Today, more than three years after opening the doors to the FlexiCenter, 40% of the FlexiCenter employees are individuals with disabilities, working alongside workers who have not disclosed any disability, performing the same jobs with the same expectations and same pay. Some of the benefits of the FlexiCenter include: increased productivity, zero safety incidents, zero quality incidents, 90% reduction in turnover, a significant improvement in morale, reduced hiring costs, reduced training costs, and increased “goodwill” in Maine.

As I was getting involved with our FlexiCenter, I worked with the Maine State Chamber of Commerce, the Maine Department of Health and Human Services, and the ME BRS to start up the Maine Business Leadership Network (ME BLN). Since its inception, I have been the business leader of the ME BLN. The ME BLN is a state affiliate of the United States Business Leadership Network (USBLN). The ME BLN offers member employers resources for recruiting candidates with disabilities, information on disability issues, recognition for best disability employment practices, and exposure to an untapped market for their goods and services. We also view our role as that of a catalyst and a "connecting point" to promote dialogue and sharing of best practices between employers in a peer-to-peer setting.
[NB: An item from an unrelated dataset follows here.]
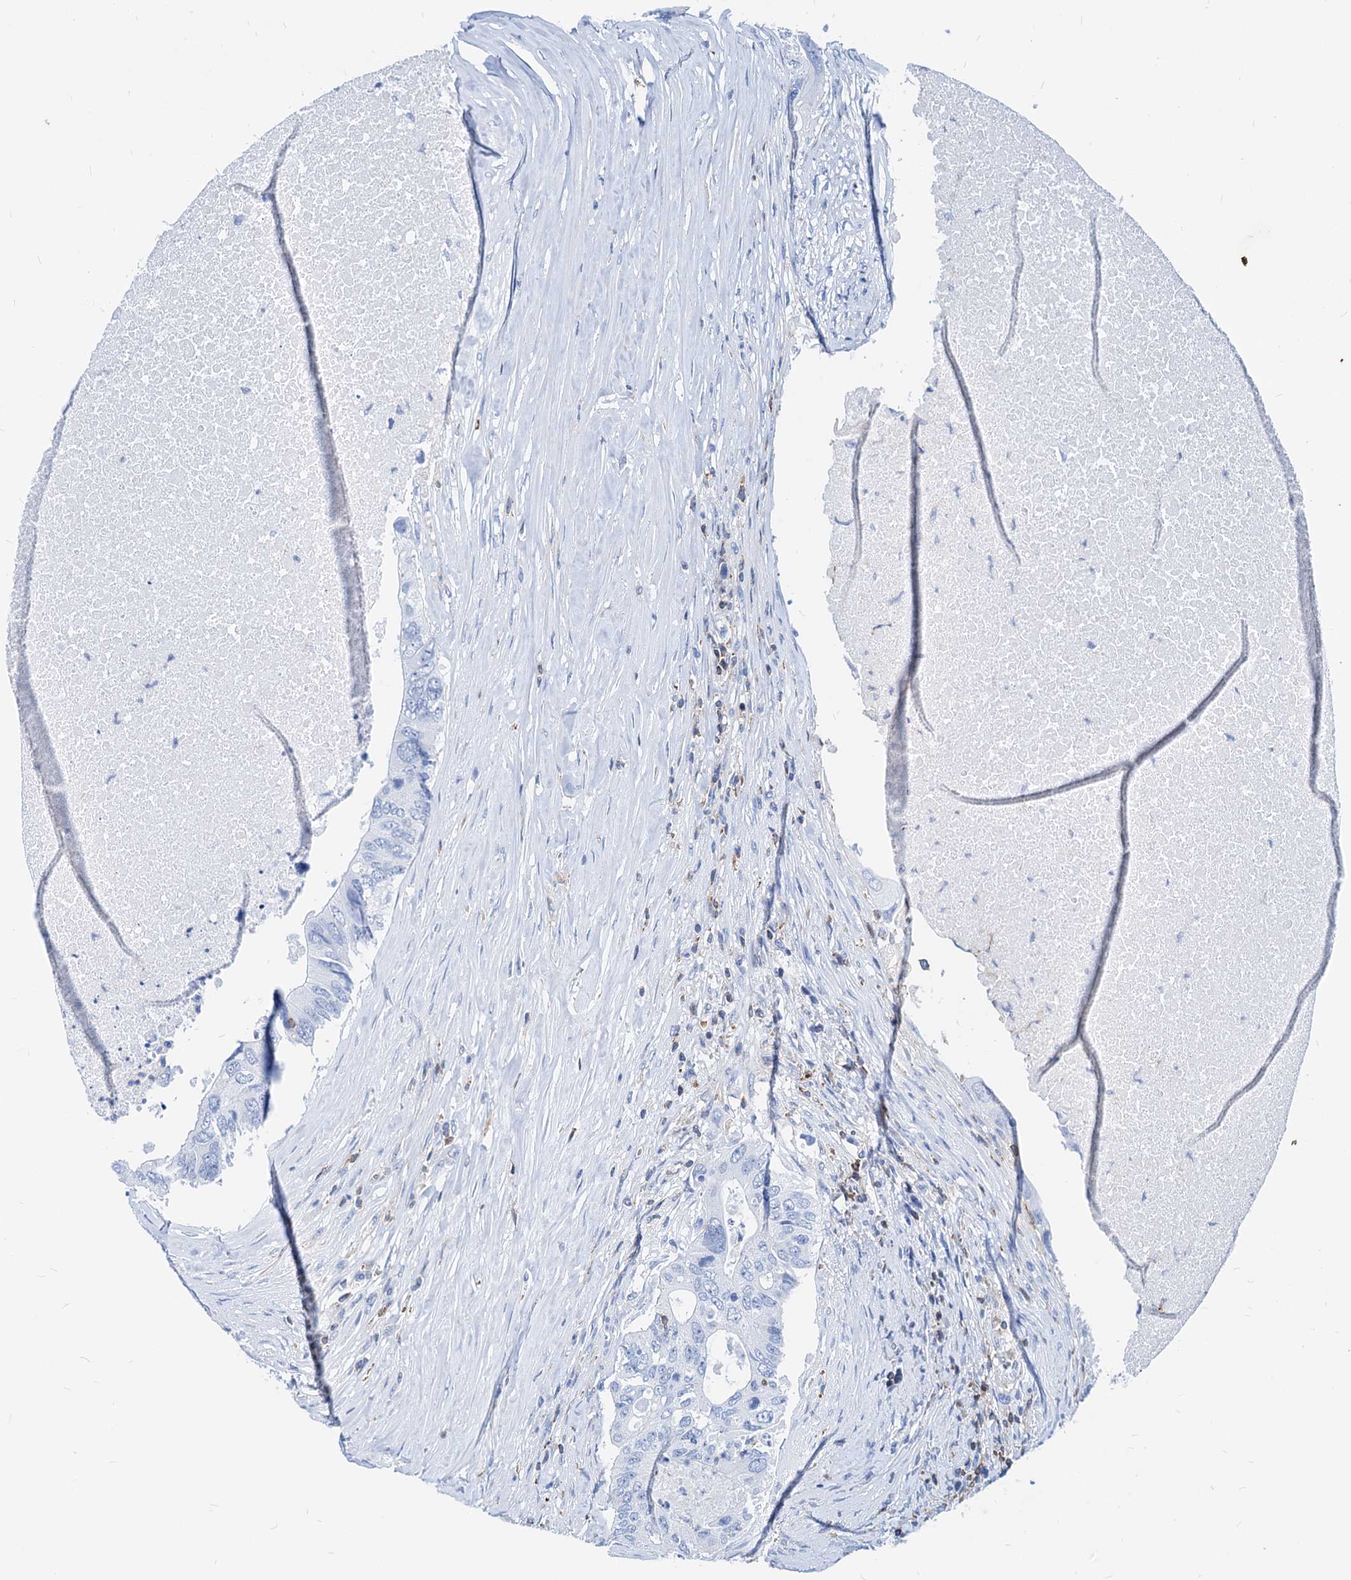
{"staining": {"intensity": "negative", "quantity": "none", "location": "none"}, "tissue": "colorectal cancer", "cell_type": "Tumor cells", "image_type": "cancer", "snomed": [{"axis": "morphology", "description": "Adenocarcinoma, NOS"}, {"axis": "topography", "description": "Colon"}], "caption": "Photomicrograph shows no significant protein expression in tumor cells of colorectal cancer.", "gene": "LCP2", "patient": {"sex": "male", "age": 71}}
Upon meeting someone for the first time, we are often times asked, “What do you do?” When asked that question, I imagine that for many the first response is what you do for a living. We take a lot of pride in what we do, and it helps to define who we are. It gives us an identity. 

Over the last several years, I have seen what employment opportunities have done for our P&G employees with disabilities.  It has given them an identity. It has provided them with an opportunity to be integrated into everyday life. It has impacted the employee and the employee’s family. I have heard parents thank us for giving their child an opportunity to work. They have expressed concern that they felt they had to outlive their child to provide them support. They now have hope that their sons and daughters can make it on their own. 

What started as a project has turned into a passion for helping others and spreading the word of sustainable employment opportunities for people with disabilities. I encourage you to get started and make a positive change in your own way.

David Bartage is the Plant Finance Manager for the Procter & Gamble, Auburn, ME facility leading the Auburn sites’ efforts in hiring people with disabilities.